Budget & Finance

Vallas Backs Off Plan To Cut School Managers’ Fees

By Catherine Gewertz — June 11, 2003 2 min read

Schools chief Paul G. Vallas has backed off his plan to reduce the fees paid to six outside groups that manage some of the lowest-performing schools in Philadelphia.

Mr. Vallas, who became the chief executive officer of the city’s public schools in July 2002, wanted to cut by nearly half the fees paid to the groups for managing 40 schools. He intended to use the money to improve high schools. (“Vallas Calls for Cuts to Private Companies,” April 2, 2003.)

But after meetings with two state legislators, Mr. Vallas agreed to keep the groups’ per-pupil fees for the 2003- 04 school year about the same as this year’s, said district spokeswoman Amy R. Guerin. The education management organizations, or EMOs, are paid from $450 to $881 per pupil above standard funding.

The district has “an agreement in principle” with the two universities, two nonprofit groups, and two for-profit companies to hold their per-pupil funding steady, but not all contracts have been signed, Ms. Guerin said. The signing deadline is June 30.

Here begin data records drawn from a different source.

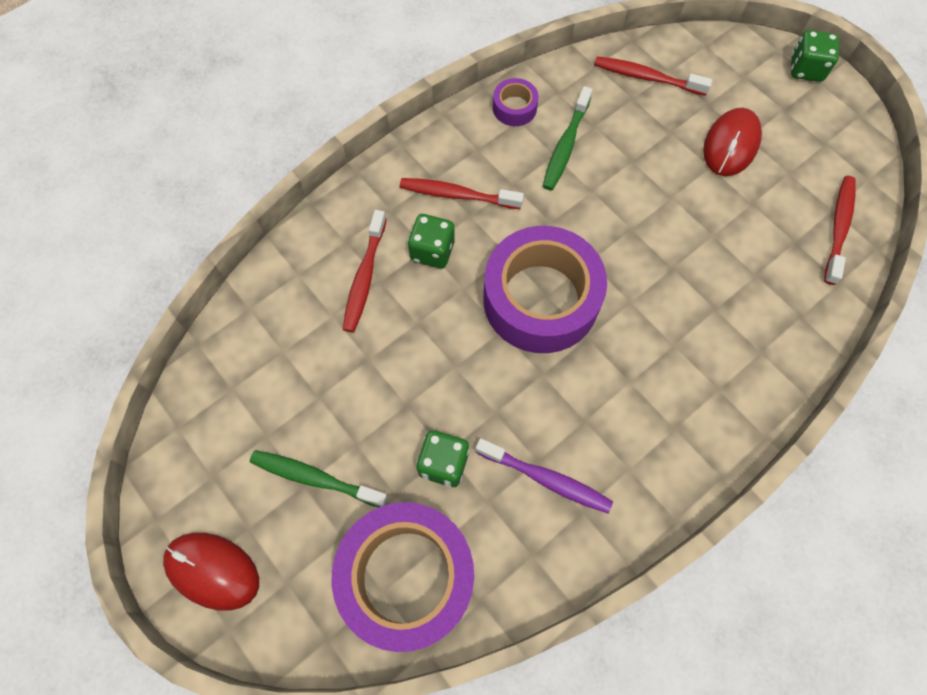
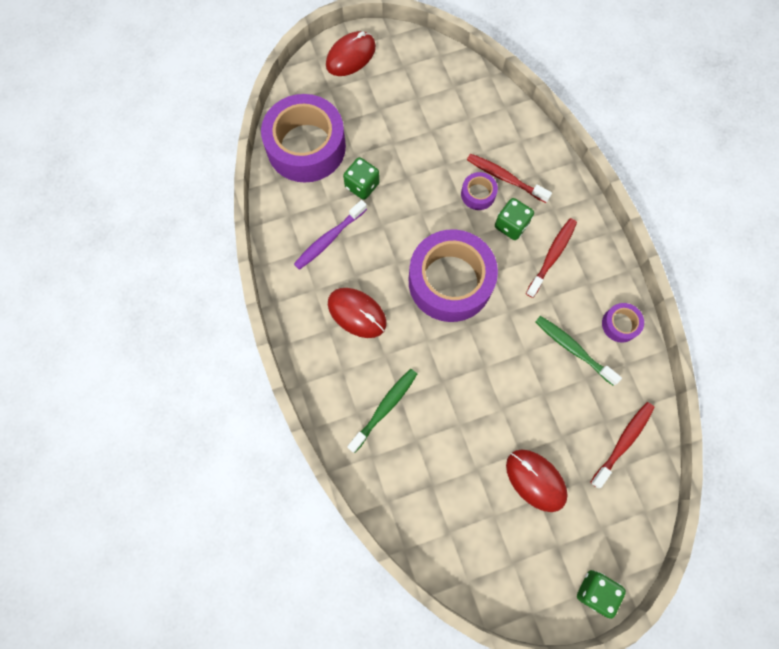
camera: 110 degrees right, 5 degrees up
green toothbrush [250,450,388,507] -> green toothbrush moved to [347,369,417,453]
red toothbrush [824,176,855,285] -> none
none -> red mouse [328,288,387,338]
none -> purple tape [461,172,498,210]

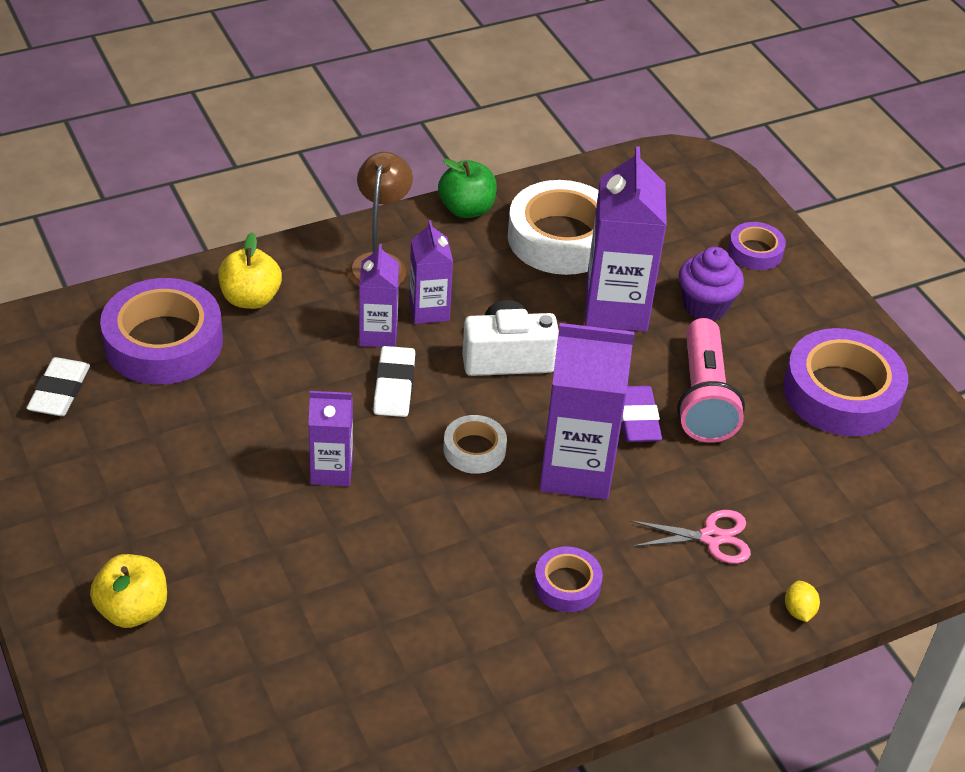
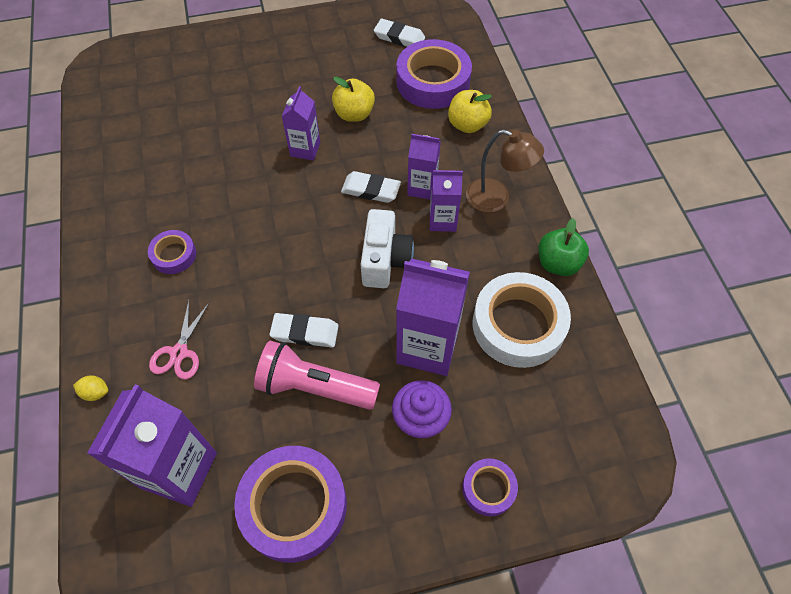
camera: 105 degrees right, 15 degrees up
yellow apple [90,554,167,628] -> yellow apple moved to [332,77,375,122]
white tape [443,415,507,474] -> none
purple carton [540,323,634,499] -> purple carton moved to [87,384,217,507]
purple eraser [622,386,662,442] -> white eraser [269,313,338,348]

The contract with Chancellor Beacon Academies, a company that operated five schools in the 193,000-student district this school year, has been terminated, effective later this month. (“Phila. Board Ends Contract With Chancellor Beacon,” News in Brief, April 23, 2003.)

Vickie Frazier- Williams, a Chancellor Beacon spokeswoman, said last week that the Coconut Grove, Fla.-based company is considering litigation, among several options, in response to the termination.

A ‘Negotiation’

Mr. Vallas gave up on his proposed cutbacks after talks with Republican Rep. John M. Perzel, the speaker of the House of Representatives, and Rep. Dwight Evans, the highest- ranking Democrat on the House appropriations committee.

Steve Miskin, Mr. Perzel’s press secretary, said the three men had struck no “deal per se,” characterizing their discussions instead as a “negotiation.” He said the two lawmakers believe the EMOs are promising and should be “given a chance to succeed or fail on their own.”

The schools chief agreed to flat-line the companies’ per-pupil fees, and the legislative leaders said they would support him in his high school reform program and help enlist support for state legislation necessary to allow the district to restructure its existing debt, Mr. Miskin said.

Mr. Vallas said that although he had hoped to put all of the EMOs on a “level playing field” by restricting each to about $450 per pupil, he still retains the power to end their contracts for convenience.

And while he can no longer shift $10 million in money for the companies to high school improvement, he expects to realize at least $50 million in savings from debt restructuring over five years that can be applied to high schools as well as to other district improvements.